Segment Start: Information

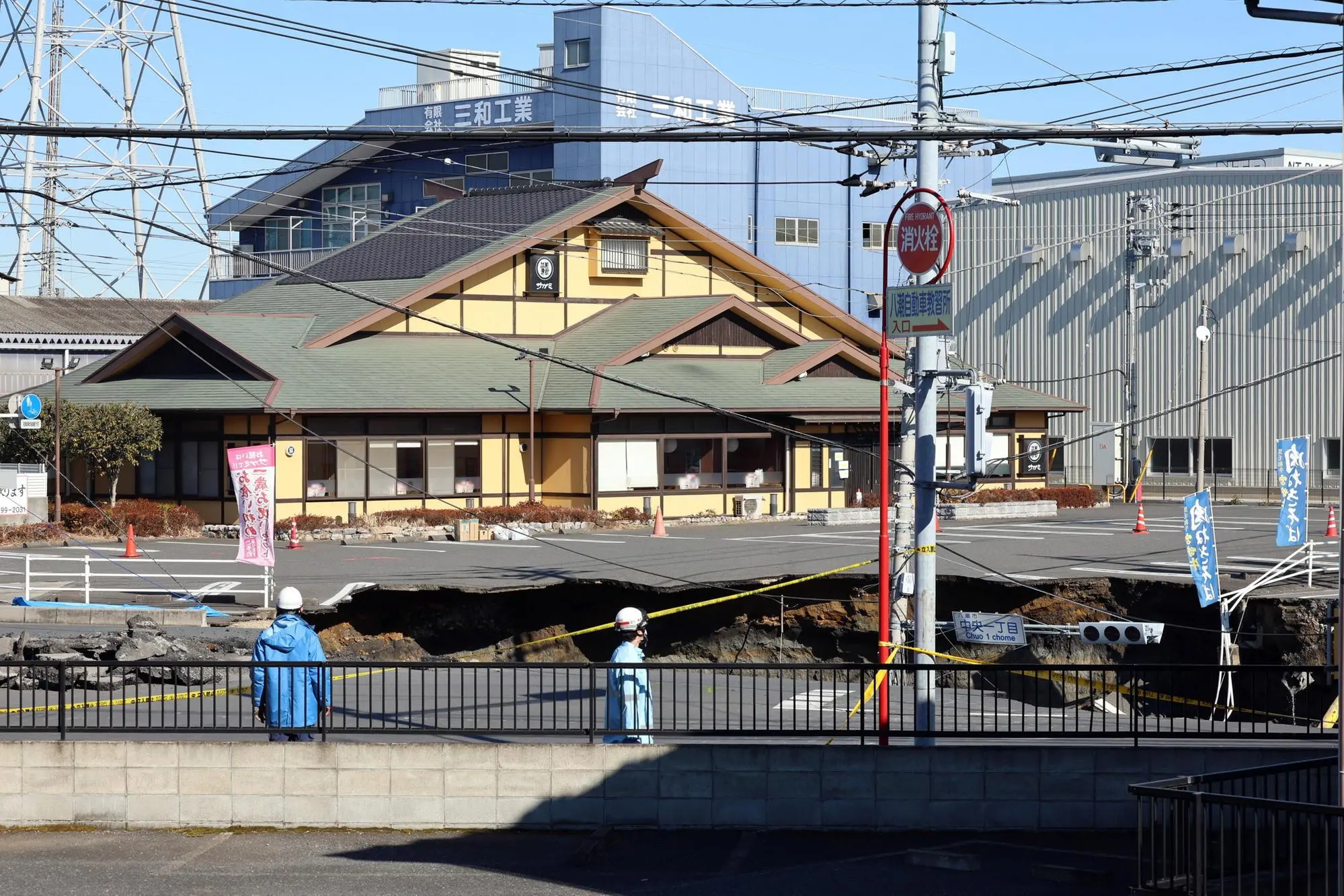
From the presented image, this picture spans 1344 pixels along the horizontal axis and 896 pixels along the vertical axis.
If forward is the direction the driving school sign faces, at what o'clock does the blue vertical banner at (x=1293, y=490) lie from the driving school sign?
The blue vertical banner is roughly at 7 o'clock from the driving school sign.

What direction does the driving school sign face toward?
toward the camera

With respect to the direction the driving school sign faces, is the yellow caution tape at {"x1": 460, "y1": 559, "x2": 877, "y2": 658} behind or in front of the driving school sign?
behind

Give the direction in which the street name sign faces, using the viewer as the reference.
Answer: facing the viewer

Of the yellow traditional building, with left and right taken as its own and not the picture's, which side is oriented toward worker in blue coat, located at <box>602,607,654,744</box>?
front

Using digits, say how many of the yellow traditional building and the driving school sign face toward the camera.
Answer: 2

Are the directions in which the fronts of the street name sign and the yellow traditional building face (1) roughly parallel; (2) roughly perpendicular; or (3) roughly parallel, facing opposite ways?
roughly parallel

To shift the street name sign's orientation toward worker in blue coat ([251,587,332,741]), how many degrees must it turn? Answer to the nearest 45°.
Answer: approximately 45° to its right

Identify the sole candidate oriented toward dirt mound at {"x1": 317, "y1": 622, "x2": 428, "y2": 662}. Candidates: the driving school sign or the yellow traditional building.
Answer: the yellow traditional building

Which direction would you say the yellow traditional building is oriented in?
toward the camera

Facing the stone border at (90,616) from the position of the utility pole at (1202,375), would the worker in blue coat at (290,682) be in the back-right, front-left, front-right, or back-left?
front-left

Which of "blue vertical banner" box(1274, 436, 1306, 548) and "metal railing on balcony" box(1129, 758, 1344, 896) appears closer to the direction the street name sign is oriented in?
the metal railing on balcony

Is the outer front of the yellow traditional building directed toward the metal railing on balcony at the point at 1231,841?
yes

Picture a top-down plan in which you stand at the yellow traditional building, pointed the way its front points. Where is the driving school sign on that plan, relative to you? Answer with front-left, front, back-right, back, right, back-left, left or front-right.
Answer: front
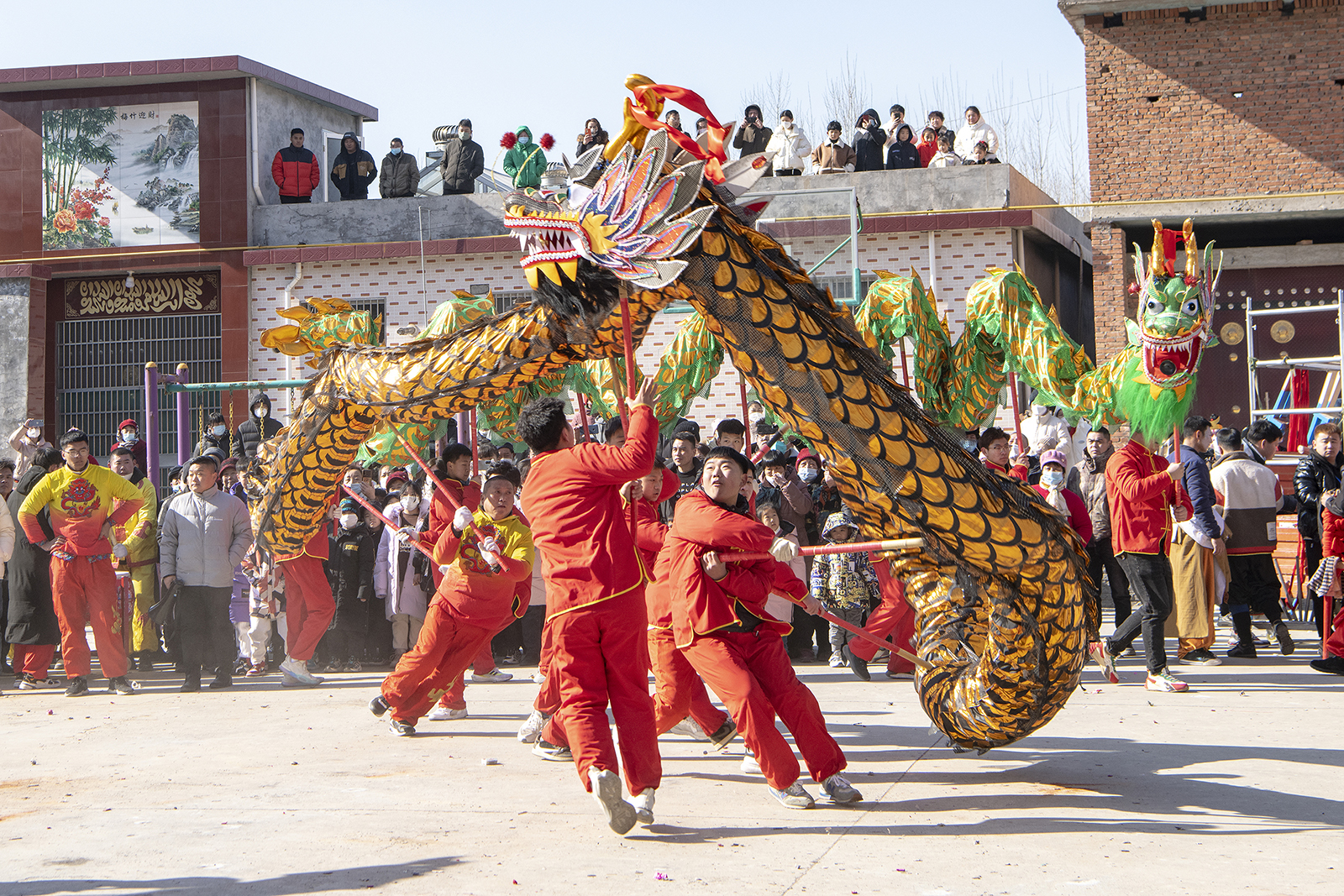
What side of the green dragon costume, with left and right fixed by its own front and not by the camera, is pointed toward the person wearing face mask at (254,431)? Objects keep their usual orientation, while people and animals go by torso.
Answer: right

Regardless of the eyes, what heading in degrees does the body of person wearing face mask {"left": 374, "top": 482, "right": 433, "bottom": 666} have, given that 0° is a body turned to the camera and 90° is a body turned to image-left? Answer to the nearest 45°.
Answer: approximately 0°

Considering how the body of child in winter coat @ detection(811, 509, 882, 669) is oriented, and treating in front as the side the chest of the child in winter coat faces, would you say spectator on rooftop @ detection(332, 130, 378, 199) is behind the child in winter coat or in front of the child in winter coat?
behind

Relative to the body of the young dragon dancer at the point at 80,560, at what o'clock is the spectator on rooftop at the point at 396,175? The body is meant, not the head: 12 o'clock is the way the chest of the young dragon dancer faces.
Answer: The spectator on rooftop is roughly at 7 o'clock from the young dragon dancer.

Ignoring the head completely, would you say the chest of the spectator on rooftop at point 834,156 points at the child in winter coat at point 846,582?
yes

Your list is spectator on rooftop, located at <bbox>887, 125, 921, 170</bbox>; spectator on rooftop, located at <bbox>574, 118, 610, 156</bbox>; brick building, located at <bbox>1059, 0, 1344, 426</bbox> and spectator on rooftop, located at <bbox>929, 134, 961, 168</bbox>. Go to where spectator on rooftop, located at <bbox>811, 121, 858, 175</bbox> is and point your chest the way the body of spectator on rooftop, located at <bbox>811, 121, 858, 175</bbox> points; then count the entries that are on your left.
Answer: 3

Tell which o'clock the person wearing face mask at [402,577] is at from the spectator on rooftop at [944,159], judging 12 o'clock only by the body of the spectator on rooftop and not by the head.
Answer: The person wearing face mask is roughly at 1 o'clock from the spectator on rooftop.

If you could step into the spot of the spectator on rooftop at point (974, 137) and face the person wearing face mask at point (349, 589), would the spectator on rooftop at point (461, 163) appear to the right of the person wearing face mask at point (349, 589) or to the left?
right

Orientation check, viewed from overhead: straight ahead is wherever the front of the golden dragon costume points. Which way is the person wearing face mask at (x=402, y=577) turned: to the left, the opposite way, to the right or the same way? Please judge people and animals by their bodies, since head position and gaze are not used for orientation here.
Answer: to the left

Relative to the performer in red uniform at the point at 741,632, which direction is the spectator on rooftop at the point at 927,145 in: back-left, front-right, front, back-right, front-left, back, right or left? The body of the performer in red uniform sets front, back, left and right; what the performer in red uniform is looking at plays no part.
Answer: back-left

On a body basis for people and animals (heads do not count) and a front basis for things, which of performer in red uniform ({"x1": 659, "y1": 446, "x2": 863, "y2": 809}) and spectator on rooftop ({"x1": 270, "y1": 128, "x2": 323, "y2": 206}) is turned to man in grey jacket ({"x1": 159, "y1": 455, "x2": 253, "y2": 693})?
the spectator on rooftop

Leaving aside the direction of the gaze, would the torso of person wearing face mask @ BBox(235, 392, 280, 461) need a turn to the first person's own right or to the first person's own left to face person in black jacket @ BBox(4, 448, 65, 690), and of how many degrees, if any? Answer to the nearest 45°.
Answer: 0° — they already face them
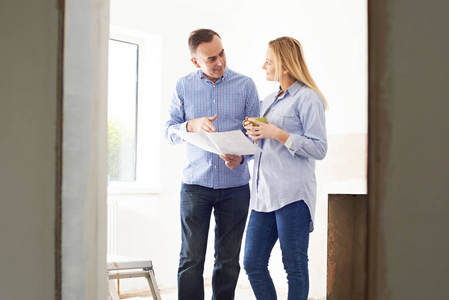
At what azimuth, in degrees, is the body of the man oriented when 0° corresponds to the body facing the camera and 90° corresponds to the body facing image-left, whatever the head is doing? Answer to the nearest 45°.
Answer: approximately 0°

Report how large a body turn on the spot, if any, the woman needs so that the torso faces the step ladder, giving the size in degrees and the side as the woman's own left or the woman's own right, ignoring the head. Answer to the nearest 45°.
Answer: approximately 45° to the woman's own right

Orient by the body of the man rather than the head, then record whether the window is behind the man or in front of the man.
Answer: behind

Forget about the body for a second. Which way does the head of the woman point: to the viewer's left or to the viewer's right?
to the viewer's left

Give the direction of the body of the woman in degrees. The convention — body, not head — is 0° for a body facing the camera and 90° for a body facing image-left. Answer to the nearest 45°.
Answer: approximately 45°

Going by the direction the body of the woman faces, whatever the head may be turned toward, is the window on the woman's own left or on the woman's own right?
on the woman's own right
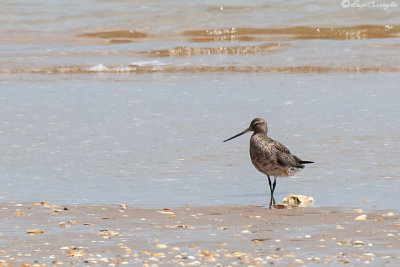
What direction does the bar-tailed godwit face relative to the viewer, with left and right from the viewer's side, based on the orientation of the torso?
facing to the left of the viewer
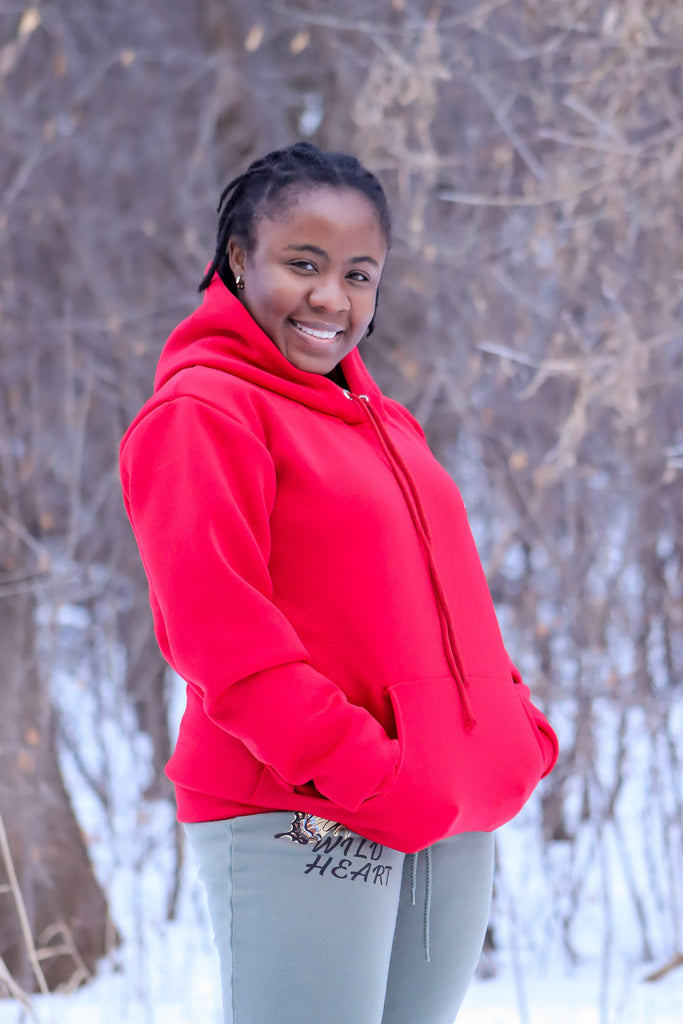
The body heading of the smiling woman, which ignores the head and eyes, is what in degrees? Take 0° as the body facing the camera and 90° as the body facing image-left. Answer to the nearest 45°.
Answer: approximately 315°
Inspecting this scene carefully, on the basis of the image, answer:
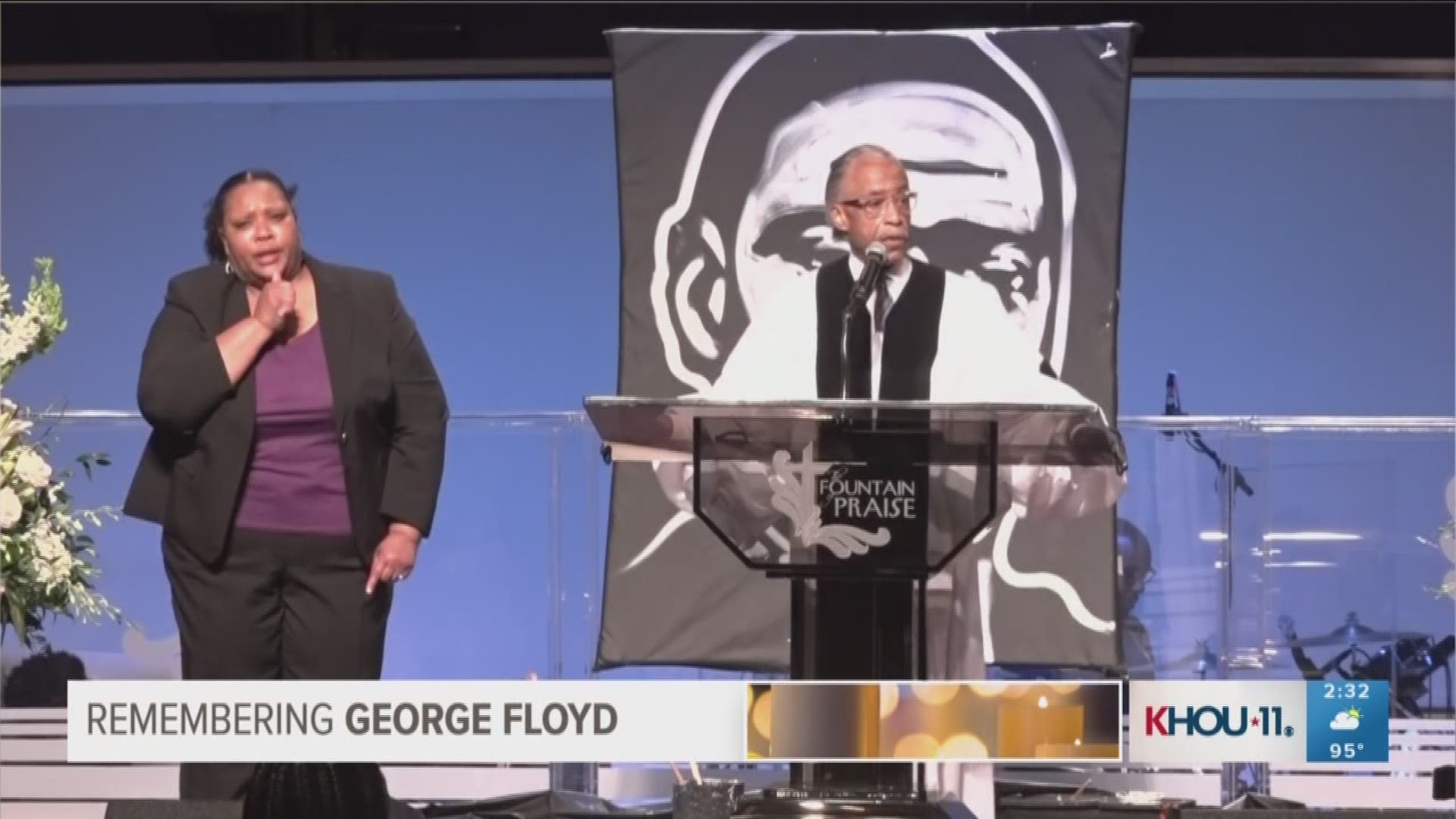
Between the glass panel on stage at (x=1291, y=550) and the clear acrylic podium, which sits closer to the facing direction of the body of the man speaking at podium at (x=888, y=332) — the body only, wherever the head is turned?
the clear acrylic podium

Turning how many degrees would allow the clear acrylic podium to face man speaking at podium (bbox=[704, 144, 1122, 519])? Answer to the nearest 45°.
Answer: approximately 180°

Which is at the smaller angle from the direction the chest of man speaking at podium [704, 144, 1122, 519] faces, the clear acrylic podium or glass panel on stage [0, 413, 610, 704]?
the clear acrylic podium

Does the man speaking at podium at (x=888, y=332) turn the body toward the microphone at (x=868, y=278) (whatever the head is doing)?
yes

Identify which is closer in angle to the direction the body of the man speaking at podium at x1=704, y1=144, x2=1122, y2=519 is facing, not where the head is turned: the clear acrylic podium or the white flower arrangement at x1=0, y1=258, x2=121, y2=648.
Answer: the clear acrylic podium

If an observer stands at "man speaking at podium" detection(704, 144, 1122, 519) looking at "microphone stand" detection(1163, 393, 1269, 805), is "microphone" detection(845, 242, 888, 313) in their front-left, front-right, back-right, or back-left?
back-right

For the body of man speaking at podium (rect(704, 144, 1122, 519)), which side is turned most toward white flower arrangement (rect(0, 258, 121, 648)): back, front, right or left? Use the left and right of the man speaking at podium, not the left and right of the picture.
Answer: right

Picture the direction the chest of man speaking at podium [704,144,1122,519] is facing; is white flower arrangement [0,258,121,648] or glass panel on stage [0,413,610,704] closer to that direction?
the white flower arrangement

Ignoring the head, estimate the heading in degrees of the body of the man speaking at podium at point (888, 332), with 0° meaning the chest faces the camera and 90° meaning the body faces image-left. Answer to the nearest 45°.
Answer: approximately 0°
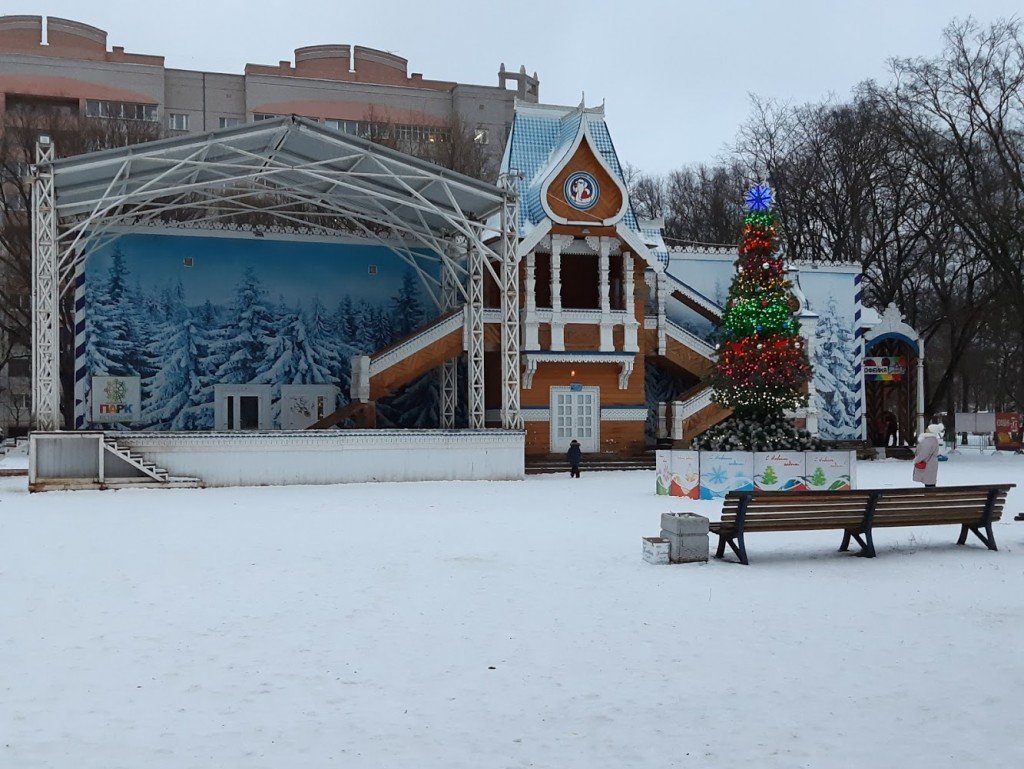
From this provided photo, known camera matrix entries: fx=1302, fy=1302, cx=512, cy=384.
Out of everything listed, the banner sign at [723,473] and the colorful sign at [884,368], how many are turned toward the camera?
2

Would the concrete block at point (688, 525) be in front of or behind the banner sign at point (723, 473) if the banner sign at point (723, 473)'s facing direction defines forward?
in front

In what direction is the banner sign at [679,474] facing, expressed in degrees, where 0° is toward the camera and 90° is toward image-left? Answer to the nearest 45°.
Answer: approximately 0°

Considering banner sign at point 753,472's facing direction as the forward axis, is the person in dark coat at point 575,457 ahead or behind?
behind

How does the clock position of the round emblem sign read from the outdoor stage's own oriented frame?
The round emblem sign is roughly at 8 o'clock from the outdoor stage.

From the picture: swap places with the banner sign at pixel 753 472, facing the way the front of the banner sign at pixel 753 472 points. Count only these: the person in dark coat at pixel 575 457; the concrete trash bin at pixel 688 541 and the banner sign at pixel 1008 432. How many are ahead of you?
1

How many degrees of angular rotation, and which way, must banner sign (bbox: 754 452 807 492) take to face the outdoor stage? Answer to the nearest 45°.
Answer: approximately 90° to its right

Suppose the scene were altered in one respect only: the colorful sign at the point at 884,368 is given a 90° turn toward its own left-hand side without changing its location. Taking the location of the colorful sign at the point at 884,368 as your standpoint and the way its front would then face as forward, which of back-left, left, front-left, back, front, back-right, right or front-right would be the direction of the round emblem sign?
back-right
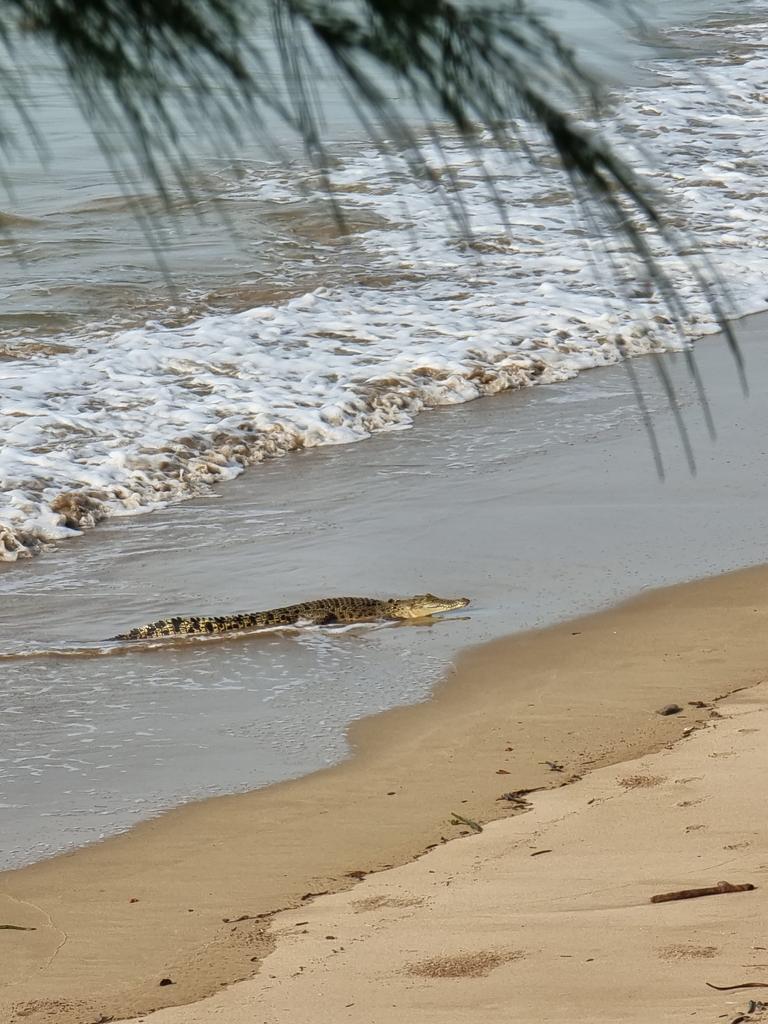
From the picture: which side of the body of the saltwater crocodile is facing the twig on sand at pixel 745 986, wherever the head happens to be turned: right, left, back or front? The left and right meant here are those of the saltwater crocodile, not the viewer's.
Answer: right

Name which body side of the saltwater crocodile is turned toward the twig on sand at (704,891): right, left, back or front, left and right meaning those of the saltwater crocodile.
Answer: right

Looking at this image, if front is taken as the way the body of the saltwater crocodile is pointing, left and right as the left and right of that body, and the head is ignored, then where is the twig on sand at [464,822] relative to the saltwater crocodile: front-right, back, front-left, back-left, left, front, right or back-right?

Segment End: Information

== Exercise ==
Output the lines from the line containing "Give the direction in" through the line containing "Answer: front", including both, and copy them exactly.

== Output of the exercise ==
Give the direction in which the street name sign faces, using the viewer as the reference.
Answer: facing the viewer

Of the yellow traditional building, with left and right taken as its own and not the picture's, which side is oriented toward worker in blue coat, located at <box>602,607,654,744</box>?
front

Using digits, say how many of the yellow traditional building and the driving school sign face toward the camera.
Answer: 2

Are the directions in which the fronts of the street name sign and the yellow traditional building face (1) roughly parallel; (2) roughly perpendicular; or (3) roughly parallel, facing opposite ways?
roughly parallel

To shift the street name sign's orientation toward worker in blue coat ([251,587,332,741]), how many degrees must it turn? Answer to the nearest 45°.
Answer: approximately 45° to its right

Identify the sole candidate oriented toward dirt mound at {"x1": 317, "y1": 622, "x2": 428, "y2": 662}. Candidates: the driving school sign or the yellow traditional building.
Answer: the yellow traditional building

Which direction would you say the yellow traditional building is oriented in?
toward the camera

Facing the stone border at (90,616) from the position of the utility pole at (1202,375), would the worker in blue coat at (290,682) be in the back-right, front-left, front-right, or back-left?
front-left

Which of "blue vertical banner" box(1274, 436, 1306, 548) and "metal railing on balcony" box(1129, 758, 1344, 896) appears closer to the direction the street name sign is oriented in?
the metal railing on balcony

Is the outer front of the yellow traditional building directed toward the metal railing on balcony at the point at 1231,841?
yes

Picture a top-down plan in which you stand at the yellow traditional building, pointed the way its front points. Where is the driving school sign on that plan, relative to you? Answer with front-left, front, back-right, back, right, back-left, left or front-right.
Answer: front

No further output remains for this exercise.